09/03/2020 12:25AM  
Even on family trips, I am very unwilling to carry much fresh food other than my salami and cheese for lunches. My tripping history with trips up to 40 days was different than COBS in that we just didn't carry fresh foods for dinners, so I have adopted that model and enjoy it since I make/mix my own dehydrated meals.

But you bring up an interesting concept for people who want fresh food.
 
CRL
senior member (84)senior membersenior member
  
10/03/2020 06:52PM  
You might want to check out the book "The NOLS Cookery." I was an instructor for Voyageur Outward Bound School (VOBS) for a number of years, and we would definitely bring a combination of fresh food and staple foods (pasta, rice, oatmeal, etc). Our trips were often 21+ days, and I felt like we ate well.
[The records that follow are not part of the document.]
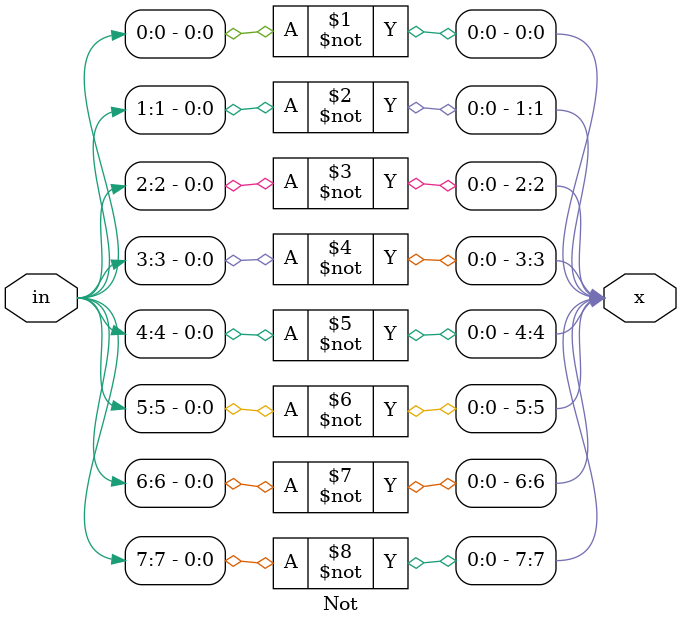
<source format=v>
`timescale 1ns / 1ps
module Not(in, x);
	input wire [7:0] in;
	output wire [7:0] x;

	assign x[0] = ~in[0];
	assign x[1] = ~in[1];
	assign x[2] = ~in[2];
	assign x[3] = ~in[3];
	assign x[4] = ~in[4];
	assign x[5] = ~in[5];
	assign x[6] = ~in[6];
	assign x[7] = ~in[7];
	
	
endmodule

</source>
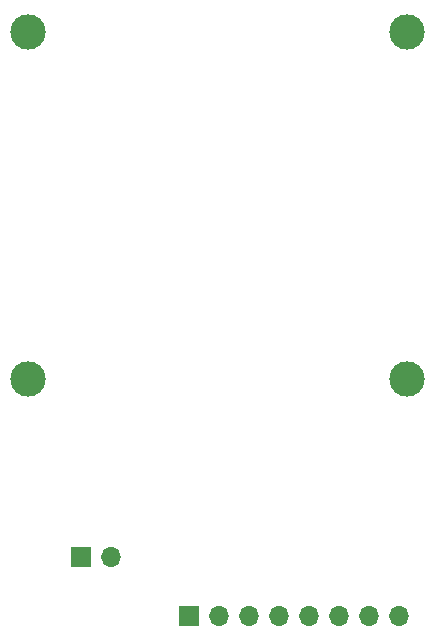
<source format=gbs>
G04 #@! TF.GenerationSoftware,KiCad,Pcbnew,7.0.9*
G04 #@! TF.CreationDate,2024-04-20T19:04:57+02:00*
G04 #@! TF.ProjectId,NFC_Programmer,4e46435f-5072-46f6-9772-616d6d65722e,3.0*
G04 #@! TF.SameCoordinates,Original*
G04 #@! TF.FileFunction,Soldermask,Bot*
G04 #@! TF.FilePolarity,Negative*
%FSLAX46Y46*%
G04 Gerber Fmt 4.6, Leading zero omitted, Abs format (unit mm)*
G04 Created by KiCad (PCBNEW 7.0.9) date 2024-04-20 19:04:57*
%MOMM*%
%LPD*%
G01*
G04 APERTURE LIST*
%ADD10C,3.000000*%
%ADD11R,1.700000X1.700000*%
%ADD12O,1.700000X1.700000*%
G04 APERTURE END LIST*
D10*
X124080000Y-58640000D03*
X156120000Y-58640000D03*
D11*
X128530000Y-103060000D03*
D12*
X131070000Y-103060000D03*
D10*
X124060000Y-88020000D03*
D11*
X137670000Y-108020000D03*
D12*
X140210000Y-108020000D03*
X142750000Y-108020000D03*
X145290000Y-108020000D03*
X147830000Y-108020000D03*
X150370000Y-108020000D03*
X152910000Y-108020000D03*
X155450000Y-108020000D03*
D10*
X156110000Y-88020000D03*
M02*

</source>
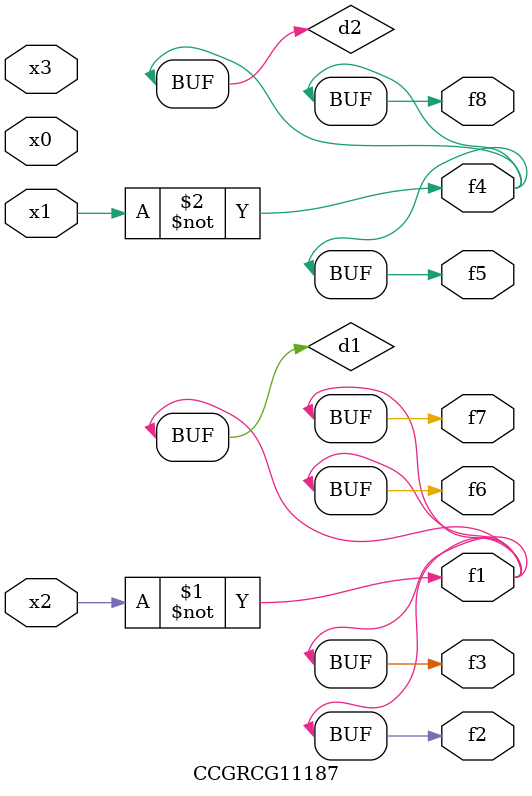
<source format=v>
module CCGRCG11187(
	input x0, x1, x2, x3,
	output f1, f2, f3, f4, f5, f6, f7, f8
);

	wire d1, d2;

	xnor (d1, x2);
	not (d2, x1);
	assign f1 = d1;
	assign f2 = d1;
	assign f3 = d1;
	assign f4 = d2;
	assign f5 = d2;
	assign f6 = d1;
	assign f7 = d1;
	assign f8 = d2;
endmodule

</source>
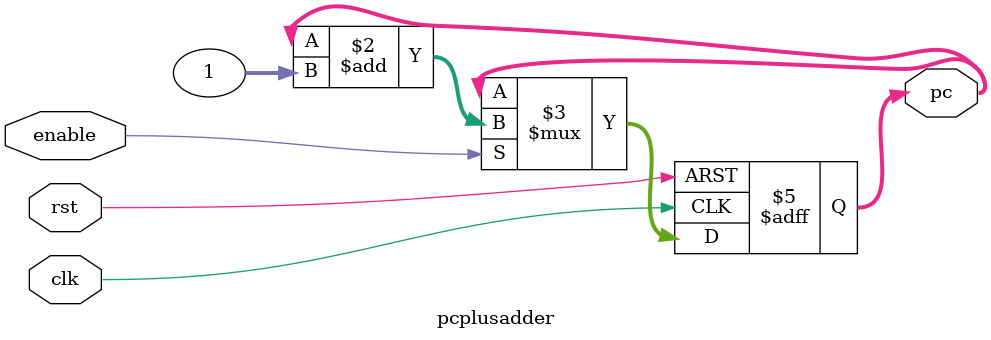
<source format=v>
module pcplusadder(input clk, rst, enable, output reg [31:0] pc);
  always@(posedge clk or posedge rst) begin
  if(rst) begin
    pc <= 32'b0;
  end
  else if(enable) begin
    pc <= pc + 32'b1;
  end
  end
endmodule

</source>
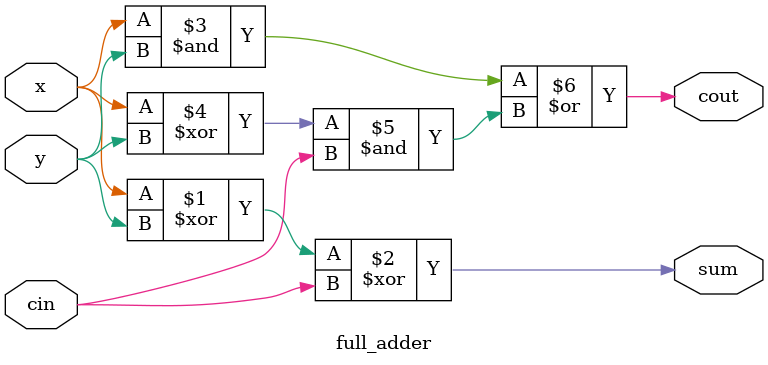
<source format=v>
module top_module (
    input [3:0] x,
    input [3:0] y, 
    output [4:0] sum);
    
    wire [3:0] cout;
    
    full_adder sum0(
        .x(x[0]), 
        .y(y[0]), 
        .cin(1'b0),
        .sum(sum[0]),
        .cout(cout[0])
    );
    
    full_adder sum1(
        .x(x[1]), 
        .y(y[1]), 
        .cin(cout[0]),
        .sum(sum[1]),
        .cout(cout[1])
    );
    
    full_adder sum2(
        .x(x[2]), 
        .y(y[2]), 
        .cin(cout[1]),
        .sum(sum[2]),
        .cout(cout[2])
    );
    
    
    full_adder sum3(
        .x(x[3]), 
        .y(y[3]), 
        .cin(cout[2]),
        .sum(sum[3]),
        .cout(cout[3])
    );
    
    assign sum[4] = cout[3];

   
endmodule

module full_adder(
    input x, y, cin,
    output cout, sum);
    
    assign sum = x ^ y ^ cin;
    assign cout = (x & y) | ((x ^ y) & cin);
endmodule

</source>
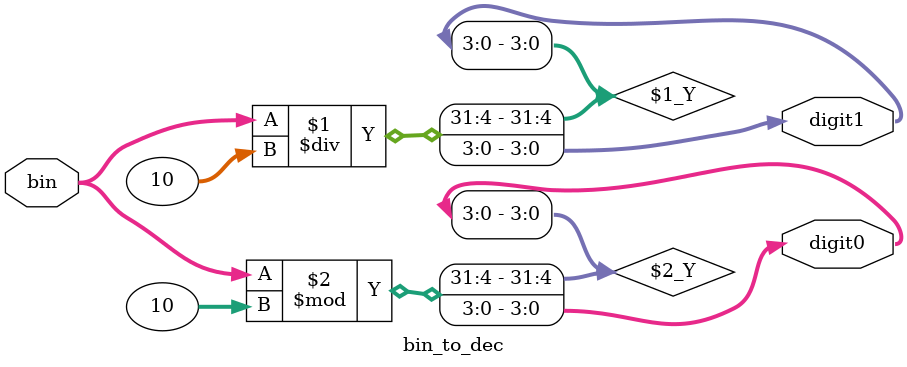
<source format=v>
`timescale 1ns / 1ps


module bin_to_dec(
    input [4:0]bin,
    output [3:0]digit1,
    output [3:0]digit0
    );
    
    assign digit1 = bin / 10;
    assign digit0 = bin % 10;
     
     
endmodule

</source>
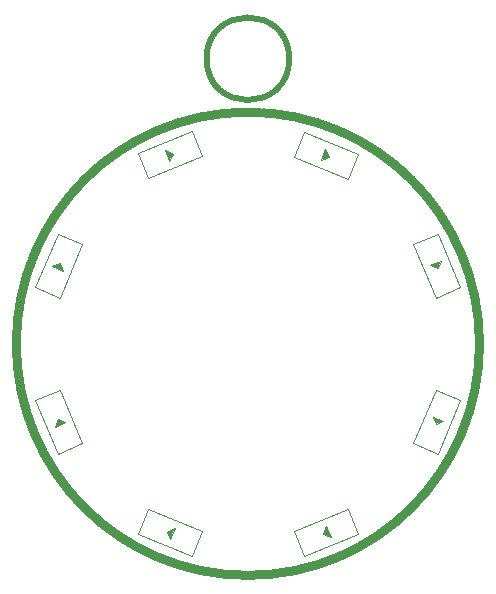
<source format=gto>
G04 #@! TF.GenerationSoftware,KiCad,Pcbnew,(5.1.5)-3*
G04 #@! TF.CreationDate,2019-12-29T19:03:19-08:00*
G04 #@! TF.ProjectId,ruddblink,72756464-626c-4696-9e6b-2e6b69636164,A*
G04 #@! TF.SameCoordinates,Original*
G04 #@! TF.FileFunction,Legend,Top*
G04 #@! TF.FilePolarity,Positive*
%FSLAX46Y46*%
G04 Gerber Fmt 4.6, Leading zero omitted, Abs format (unit mm)*
G04 Created by KiCad (PCBNEW (5.1.5)-3) date 2019-12-29 19:03:19*
%MOMM*%
%LPD*%
G04 APERTURE LIST*
%ADD10C,0.762000*%
%ADD11C,0.508000*%
%ADD12C,0.100000*%
%ADD13C,0.120000*%
G04 APERTURE END LIST*
D10*
X161848800Y-114300000D02*
G75*
G03X161848800Y-114300000I-19608800J0D01*
G01*
D11*
X145740000Y-90170000D02*
G75*
G03X145740000Y-90170000I-3500000J0D01*
G01*
D12*
G36*
X135866970Y-98202329D02*
G01*
X135596372Y-98855611D01*
X135213688Y-97931731D01*
X135866970Y-98202329D01*
G37*
X135866970Y-98202329D02*
X135596372Y-98855611D01*
X135213688Y-97931731D01*
X135866970Y-98202329D01*
D13*
X133797602Y-100288005D02*
X132928911Y-98190798D01*
X137474398Y-96307995D02*
X132928911Y-98190798D01*
X138343089Y-98405202D02*
X137474398Y-96307995D01*
X133797602Y-100288005D02*
X138343089Y-98405202D01*
D12*
G36*
X126333671Y-107465030D02*
G01*
X126604269Y-108118312D01*
X125680389Y-107735628D01*
X126333671Y-107465030D01*
G37*
X126333671Y-107465030D02*
X126604269Y-108118312D01*
X125680389Y-107735628D01*
X126333671Y-107465030D01*
D13*
X126345202Y-110403089D02*
X124247995Y-109534398D01*
X126130798Y-104988911D02*
X124247995Y-109534398D01*
X128228005Y-105857602D02*
X126130798Y-104988911D01*
X126345202Y-110403089D02*
X128228005Y-105857602D01*
D12*
G36*
X126142329Y-120673030D02*
G01*
X126795611Y-120943628D01*
X125871731Y-121326312D01*
X126142329Y-120673030D01*
G37*
X126142329Y-120673030D02*
X126795611Y-120943628D01*
X125871731Y-121326312D01*
X126142329Y-120673030D01*
D13*
X128228005Y-122742398D02*
X126130798Y-123611089D01*
X124247995Y-119065602D02*
X126130798Y-123611089D01*
X126345202Y-118196911D02*
X124247995Y-119065602D01*
X128228005Y-122742398D02*
X126345202Y-118196911D01*
D12*
G36*
X135405030Y-130206329D02*
G01*
X136058312Y-129935731D01*
X135675628Y-130859611D01*
X135405030Y-130206329D01*
G37*
X135405030Y-130206329D02*
X136058312Y-129935731D01*
X135675628Y-130859611D01*
X135405030Y-130206329D01*
D13*
X138343089Y-130194798D02*
X137474398Y-132292005D01*
X132928911Y-130409202D02*
X137474398Y-132292005D01*
X133797602Y-128311995D02*
X132928911Y-130409202D01*
X138343089Y-130194798D02*
X133797602Y-128311995D01*
D12*
G36*
X148613030Y-130397671D02*
G01*
X148883628Y-129744389D01*
X149266312Y-130668269D01*
X148613030Y-130397671D01*
G37*
X148613030Y-130397671D02*
X148883628Y-129744389D01*
X149266312Y-130668269D01*
X148613030Y-130397671D01*
D13*
X150682398Y-128311995D02*
X151551089Y-130409202D01*
X147005602Y-132292005D02*
X151551089Y-130409202D01*
X146136911Y-130194798D02*
X147005602Y-132292005D01*
X150682398Y-128311995D02*
X146136911Y-130194798D01*
D12*
G36*
X158146329Y-121134970D02*
G01*
X157875731Y-120481688D01*
X158799611Y-120864372D01*
X158146329Y-121134970D01*
G37*
X158146329Y-121134970D02*
X157875731Y-120481688D01*
X158799611Y-120864372D01*
X158146329Y-121134970D01*
D13*
X158134798Y-118196911D02*
X160232005Y-119065602D01*
X158349202Y-123611089D02*
X160232005Y-119065602D01*
X156251995Y-122742398D02*
X158349202Y-123611089D01*
X158134798Y-118196911D02*
X156251995Y-122742398D01*
D12*
G36*
X158337671Y-107926970D02*
G01*
X157684389Y-107656372D01*
X158608269Y-107273688D01*
X158337671Y-107926970D01*
G37*
X158337671Y-107926970D02*
X157684389Y-107656372D01*
X158608269Y-107273688D01*
X158337671Y-107926970D01*
D13*
X156251995Y-105857602D02*
X158349202Y-104988911D01*
X160232005Y-109534398D02*
X158349202Y-104988911D01*
X158134798Y-110403089D02*
X160232005Y-109534398D01*
X156251995Y-105857602D02*
X158134798Y-110403089D01*
D12*
G36*
X149074970Y-98454913D02*
G01*
X148421688Y-98725511D01*
X148804372Y-97801631D01*
X149074970Y-98454913D01*
G37*
X149074970Y-98454913D02*
X148421688Y-98725511D01*
X148804372Y-97801631D01*
X149074970Y-98454913D01*
D13*
X146136911Y-98466444D02*
X147005602Y-96369237D01*
X151551089Y-98252040D02*
X147005602Y-96369237D01*
X150682398Y-100349247D02*
X151551089Y-98252040D01*
X146136911Y-98466444D02*
X150682398Y-100349247D01*
M02*

</source>
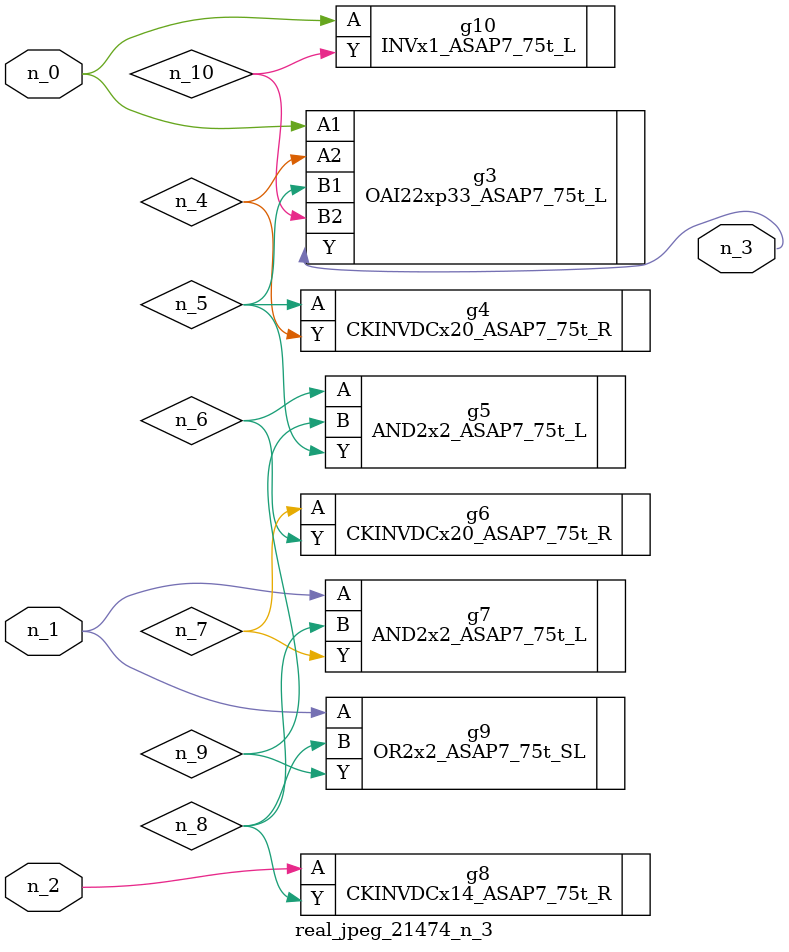
<source format=v>
module real_jpeg_21474_n_3 (n_1, n_0, n_2, n_3);

input n_1;
input n_0;
input n_2;

output n_3;

wire n_5;
wire n_4;
wire n_8;
wire n_6;
wire n_7;
wire n_10;
wire n_9;

OAI22xp33_ASAP7_75t_L g3 ( 
.A1(n_0),
.A2(n_4),
.B1(n_5),
.B2(n_10),
.Y(n_3)
);

INVx1_ASAP7_75t_L g10 ( 
.A(n_0),
.Y(n_10)
);

AND2x2_ASAP7_75t_L g7 ( 
.A(n_1),
.B(n_8),
.Y(n_7)
);

OR2x2_ASAP7_75t_SL g9 ( 
.A(n_1),
.B(n_8),
.Y(n_9)
);

CKINVDCx14_ASAP7_75t_R g8 ( 
.A(n_2),
.Y(n_8)
);

CKINVDCx20_ASAP7_75t_R g4 ( 
.A(n_5),
.Y(n_4)
);

AND2x2_ASAP7_75t_L g5 ( 
.A(n_6),
.B(n_9),
.Y(n_5)
);

CKINVDCx20_ASAP7_75t_R g6 ( 
.A(n_7),
.Y(n_6)
);


endmodule
</source>
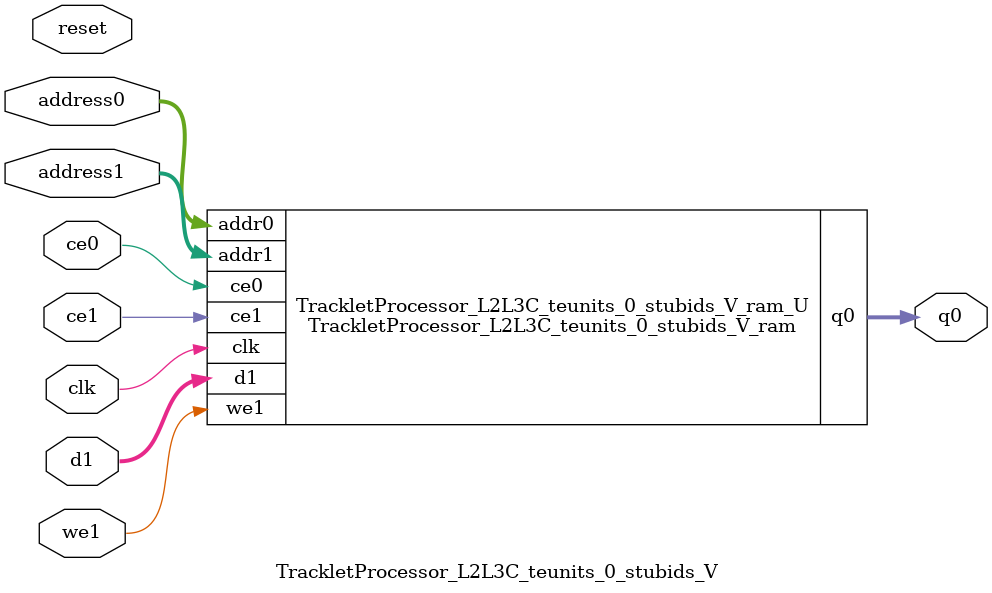
<source format=v>
`timescale 1 ns / 1 ps
module TrackletProcessor_L2L3C_teunits_0_stubids_V_ram (addr0, ce0, q0, addr1, ce1, d1, we1,  clk);

parameter DWIDTH = 50;
parameter AWIDTH = 3;
parameter MEM_SIZE = 8;

input[AWIDTH-1:0] addr0;
input ce0;
output reg[DWIDTH-1:0] q0;
input[AWIDTH-1:0] addr1;
input ce1;
input[DWIDTH-1:0] d1;
input we1;
input clk;

(* ram_style = "distributed" *)reg [DWIDTH-1:0] ram[0:MEM_SIZE-1];




always @(posedge clk)  
begin 
    if (ce0) begin
        q0 <= ram[addr0];
    end
end


always @(posedge clk)  
begin 
    if (ce1) begin
        if (we1) 
            ram[addr1] <= d1; 
    end
end


endmodule

`timescale 1 ns / 1 ps
module TrackletProcessor_L2L3C_teunits_0_stubids_V(
    reset,
    clk,
    address0,
    ce0,
    q0,
    address1,
    ce1,
    we1,
    d1);

parameter DataWidth = 32'd50;
parameter AddressRange = 32'd8;
parameter AddressWidth = 32'd3;
input reset;
input clk;
input[AddressWidth - 1:0] address0;
input ce0;
output[DataWidth - 1:0] q0;
input[AddressWidth - 1:0] address1;
input ce1;
input we1;
input[DataWidth - 1:0] d1;



TrackletProcessor_L2L3C_teunits_0_stubids_V_ram TrackletProcessor_L2L3C_teunits_0_stubids_V_ram_U(
    .clk( clk ),
    .addr0( address0 ),
    .ce0( ce0 ),
    .q0( q0 ),
    .addr1( address1 ),
    .ce1( ce1 ),
    .we1( we1 ),
    .d1( d1 ));

endmodule


</source>
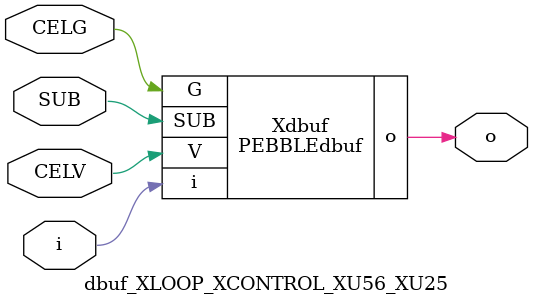
<source format=v>



module PEBBLEdbuf ( o, G, SUB, V, i );

  input V;
  input i;
  input G;
  output o;
  input SUB;
endmodule

//Celera Confidential Do Not Copy dbuf_XLOOP_XCONTROL_XU56_XU25
//Celera Confidential Symbol Generator
//Digital Buffer
module dbuf_XLOOP_XCONTROL_XU56_XU25 (CELV,CELG,i,o,SUB);
input CELV;
input CELG;
input i;
input SUB;
output o;

//Celera Confidential Do Not Copy dbuf
PEBBLEdbuf Xdbuf(
.V (CELV),
.i (i),
.o (o),
.SUB (SUB),
.G (CELG)
);
//,diesize,PEBBLEdbuf

//Celera Confidential Do Not Copy Module End
//Celera Schematic Generator
endmodule

</source>
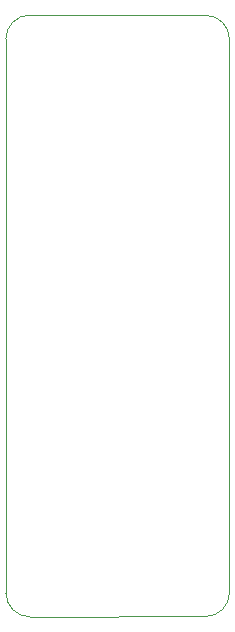
<source format=gbr>
%TF.GenerationSoftware,KiCad,Pcbnew,8.0.2*%
%TF.CreationDate,2025-03-09T15:07:14+01:00*%
%TF.ProjectId,ledPcb,6c656450-6362-42e6-9b69-6361645f7063,rev?*%
%TF.SameCoordinates,Original*%
%TF.FileFunction,Profile,NP*%
%FSLAX46Y46*%
G04 Gerber Fmt 4.6, Leading zero omitted, Abs format (unit mm)*
G04 Created by KiCad (PCBNEW 8.0.2) date 2025-03-09 15:07:14*
%MOMM*%
%LPD*%
G01*
G04 APERTURE LIST*
%TA.AperFunction,Profile*%
%ADD10C,0.050000*%
%TD*%
G04 APERTURE END LIST*
D10*
X123031000Y-116459000D02*
X137954000Y-116443000D01*
X121031000Y-67532000D02*
G75*
G02*
X123031000Y-65532000I2000000J0D01*
G01*
X139954000Y-114443000D02*
X139954000Y-67548000D01*
X123031000Y-116459000D02*
G75*
G02*
X121031000Y-114459000I0J2000000D01*
G01*
X121031000Y-67532000D02*
X121031000Y-114459000D01*
X139954000Y-114443000D02*
G75*
G02*
X137954000Y-116443000I-2000000J0D01*
G01*
X137954000Y-65548000D02*
X123031000Y-65532000D01*
X137954000Y-65548000D02*
G75*
G02*
X139954000Y-67548000I0J-2000000D01*
G01*
M02*

</source>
Now that I trip with our family (5 kiddos ranging from 10 to 2.5 yrs), we do an approach similar to what you are talking, but our trips are shorter at this point. Block cheese can last far longer in the summer than most people think. NIDO powdered whole milk is awesome and commonly found when searched. Potatoes, onions, carrots, and even cabbage will last a long time in a food pack. I saved all my menus from days at VOBS (along with group sizes and how accurate our packing was) and have modified to meet our needs.